[Questions on the material]
1) In the passage on taxing employee share schemes below, set down the part starting at "Other recommendations relate" and ending at "of share plans.", word for word.
2) Extract every line of the chart records below, after the passage, without changing anything, and leave the pictures out of your answer.

[Passage to read]
________

Radical changes are in prospect for the tax treatment of employee shares schemes.
The Office of Tax Simplification (the “OTS”) has issued its recommendations to the Chancellor for the simplification of the tax rules applying to so-called ‘unapproved’ employee share schemes. Much deliberation has gone into the formulation of these recommendations (as the writer, having been a member of the committee assisting the OTS, is only too well aware) and the changes now proposed are radical. If implemented in full, they should result not only in a simplification of the legislation, but also in affording a clearly defined path which, if followed, will allow companies to establish and operate one or more employees share plan, using an employees’ trust, without falling foul of the complex, but necessary, anti-avoidance rules intended to curb abuse by those companies simply seeking to avoid tax on remuneration.
The two key recommendations are :
1. a fundamental change to the basis on which an acquisition of shares by an employee is charged to income tax; and
2. that provision be made for a form of ‘safe-harbour’ vehicle (in practice a trust, but not thus far referred to as such because of the disfavour with which the term ‘employees’ trust’ is currently viewed within HMRC following recently well-publicised cases of what, in HMRC’s view, has been the abusive use of such trusts) which, if used in an approved manner, would afford shelter from penal or unexpected charges to income tax, NICs, stamp duties, capital gains tax and inheritance tax.
Other recommendations relate to the tax treatment of internationally mobile employees, securing HMRC agreement on share valuations and changes to simplify the administration of share plans.

________

[Input records]

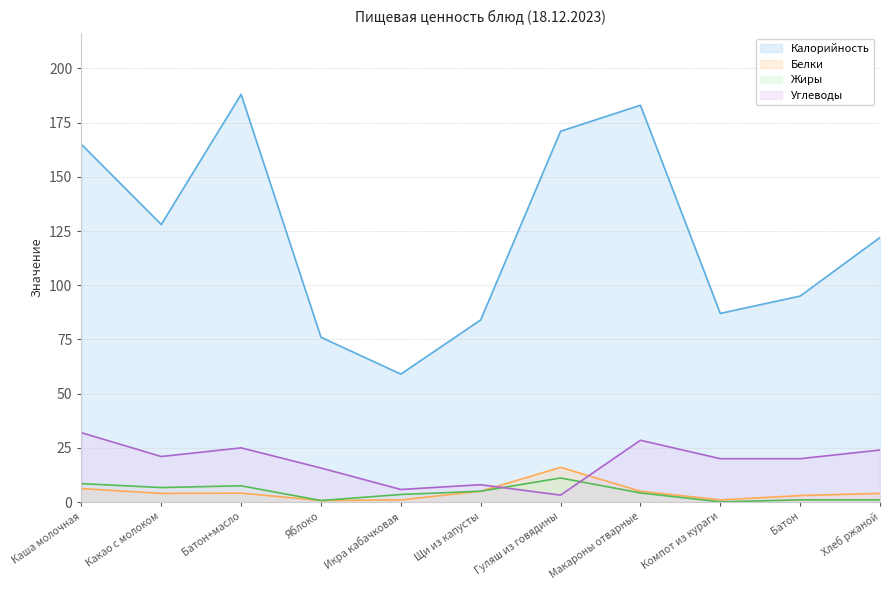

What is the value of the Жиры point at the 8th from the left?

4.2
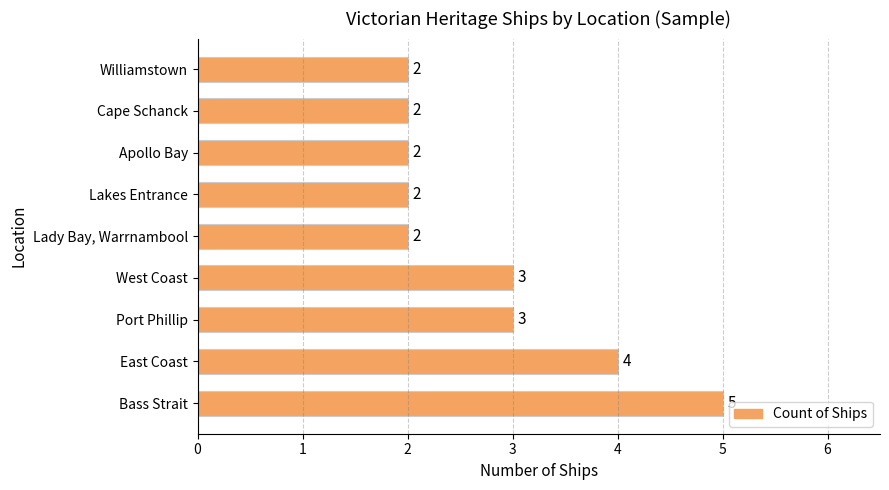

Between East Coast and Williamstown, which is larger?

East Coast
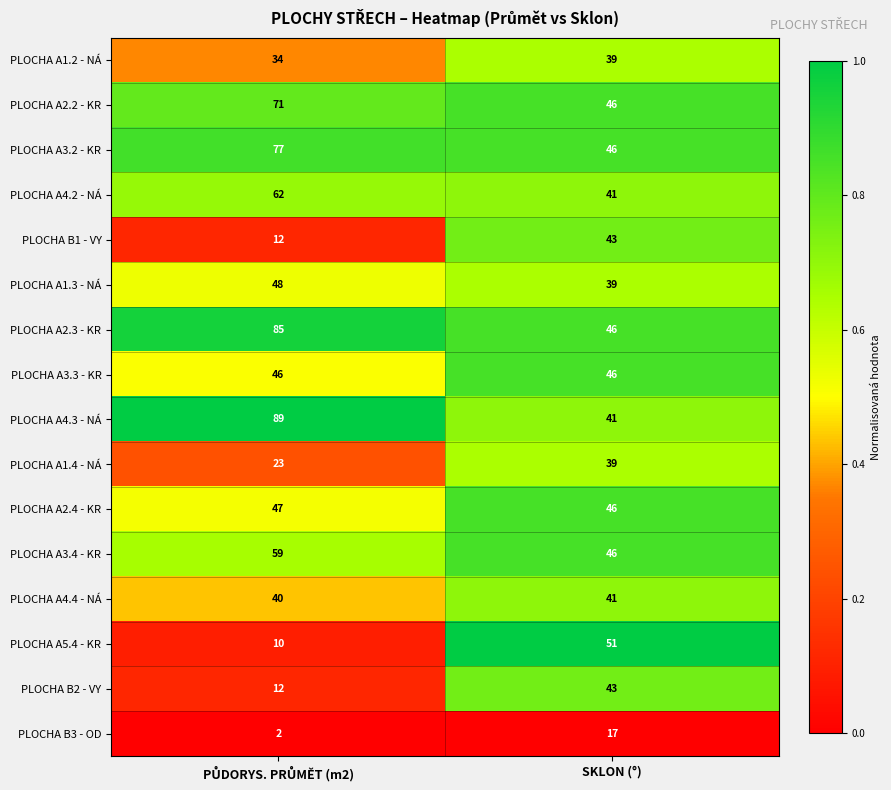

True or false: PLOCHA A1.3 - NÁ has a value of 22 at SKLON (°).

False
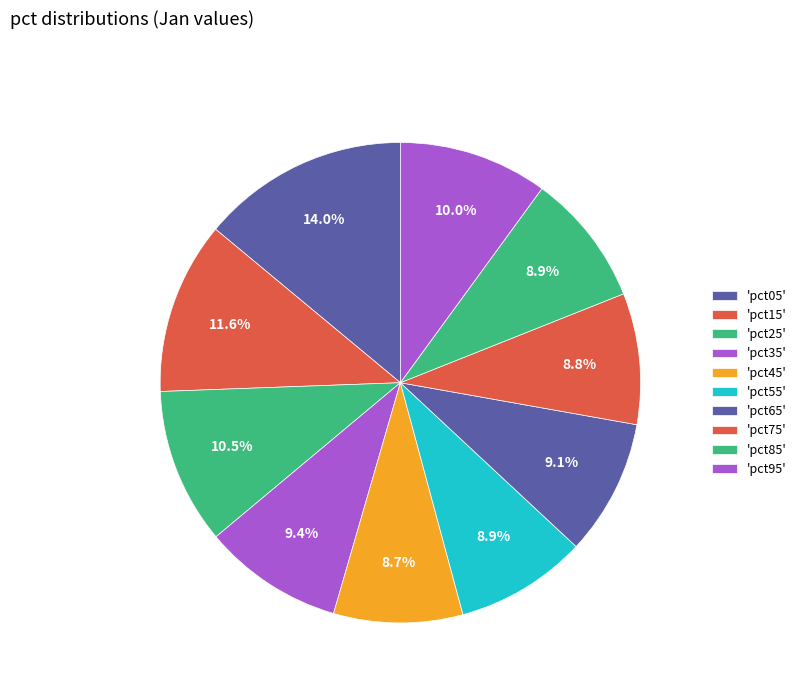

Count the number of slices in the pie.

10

________

[Completed exercise]
1)
Other recommendations relate to the tax treatment of internationally mobile employees, securing HMRC agreement on share valuations and changes to simplify the administration of share plans.

2)
What is the value of the Жиры point at the 8th from the left?

4.2

Between East Coast and Williamstown, which is larger?

East Coast

True or false: PLOCHA A1.3 - NÁ has a value of 22 at SKLON (°).

False

Count the number of slices in the pie.

10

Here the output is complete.